The Shogun & The Donut
We were supposed to enjoy hanami (a traditional Japanese picnic under cherry blossoms) on Saturday, but it rained so we cancelled. This left more time to begin a roadtrip!Riccardo often travels to Nagoya for work, and on one such occassion he noticed an advertisement for Kankokyokai, a festival in celebration of a military training held at Okazaki Castle in Okazaki City, Aichi Prefecture when the capital of Japan was moved from Kyoto to Edo (Tokyo). The festival involves a parade and a re-enactment of the training; the promise of large swords and gunsmoke was enough to produce a good bit of excitement in the boy, and as such, we were off.
Riccardo loves maps. He carefully plotted our course to the finest detail with a huge textbook-like map. We barely veered off course, though the drive was a little longer than anticipated. All the Japanese people we talked to about our plan urged us not to drive, but in the end we were both glad to have seen the sites.
Our course lead us along a pristine mountain road. The winding road saw us through many tunnels and over a breathtaking corkscrew bridge along the mountainside; at night this bridge was beautifully lit and very impressive.
The drama: At half a tank of gas there was talk of refueling. As we had completed more than half of our journey, we decided to wait. We failed to factor in that Japan closes shop at around 9pm, at least in any towns smaller than 100,000 in population. Our mountain rode was not only in the middle of nowhere, but sparsely populated. You can guess what happened...

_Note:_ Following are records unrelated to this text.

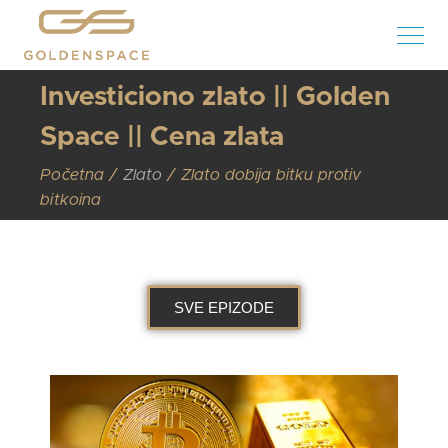
Investiciono zlato || Golden
Space || Cena zlata
Početna
Zlato
Zlato dobija bitku protiv
bitkoina
SVE EPIZODE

My gas-light blinked on miles from anywhere. We became a little nervous after passing numerous closed gas stations and no hotels. We became more nervous after an hour of driving in these conditions. We tentatively discussed where to park if we ran out of gas. We pretended we weren't nervous so as not to scare one another. We finally came upon a 24-hour gas station and refueled. We celebrated and thanked whomever required thanking that we were not stranded in the Japanese wilderness.
The next morning we made our way to the parade grounds in downtown Okazaki. We wedged in among the throngs of JAPANESE PEOPLE and even climbed on top of a small metal fence to get a better view.

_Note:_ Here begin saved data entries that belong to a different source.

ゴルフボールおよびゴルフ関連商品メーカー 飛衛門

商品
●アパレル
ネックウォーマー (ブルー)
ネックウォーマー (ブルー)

This man likes donuts. So said Riccardo in a running commentary of the inaudible conversation of the traffic control/security personnel. A snipit:
"Mmmmmm, chocolate donuts..."
"No, no, we should get cream-filled donuts."

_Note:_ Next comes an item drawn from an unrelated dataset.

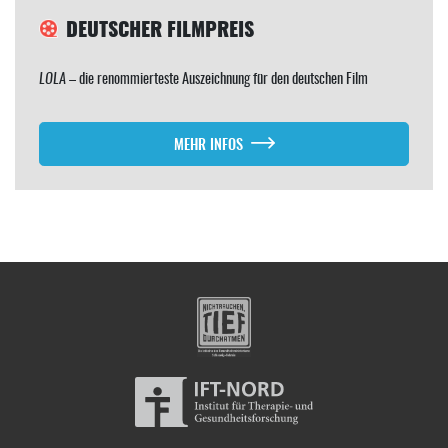
DEUTSCHER FILMPREIS
LOLA
– die renommierteste Auszeichnung für den deutschen Film
MEHR INFOS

"Mmmmmm, but chocolate donuts..."
"Chocolate is good, but really (rrriiirrriii), we should at least consider the glazed."
"I want chocolate donuts."
Guess maybe you had to be there. But doesn't he look like he's got an affection for donuts?
The parade featured numerous school bands; town celebrities (mayor, etc.); women dressed as geisha; an army of costumed actors ready to perform the re-enactment. At one point, Riccardo and I were as delighted as school children to have been spotted as gaijin (foreigners) within the masses by the "Shogun"(ruling lord?) who made a deliberate gesture in our direction.
We followed to procession to the riverside where the theatrical section was held: the training session. There was a galore of marching and gun-fire, all topped with fireworks.
We then visited the castle: a recreation of the original, which was destroyed in 1873/74. The recreation is based on the original design, constructed in 1455, relocated in 1531 and enhanced in 1590. The museum inside the castle showcased various swords, guns, military garb, scrolls, logs (of the book variety) and miniatures of the original castle and grounds. Among the sakura (cherry blossoms) the castle was magnificent.
After dinner at an authentic Sushi-ya, Riccardo and I hit the highway back to Tochigi (his prefecture). To save time, we carefully chose Expressways, which were not as costly as anticipated. Thankfully I was off work on Monday and I spent most of the day catching up on the sleep I lost over the weekend. Unfortunately Riccardo was not so lucky. Poor boy.
Cheers to my travelmate for planning and executing a fantastic trip, and for unwittingly donating pictures to this blog.
Hey, these guys WERE talking 'bout donuts! You could see their mouth water and they were hectically pointing down the road towards "Mr. Donuts" shop - riiiriii!!!
Thanks so much for coming along and for all the laughs! Can't touch this!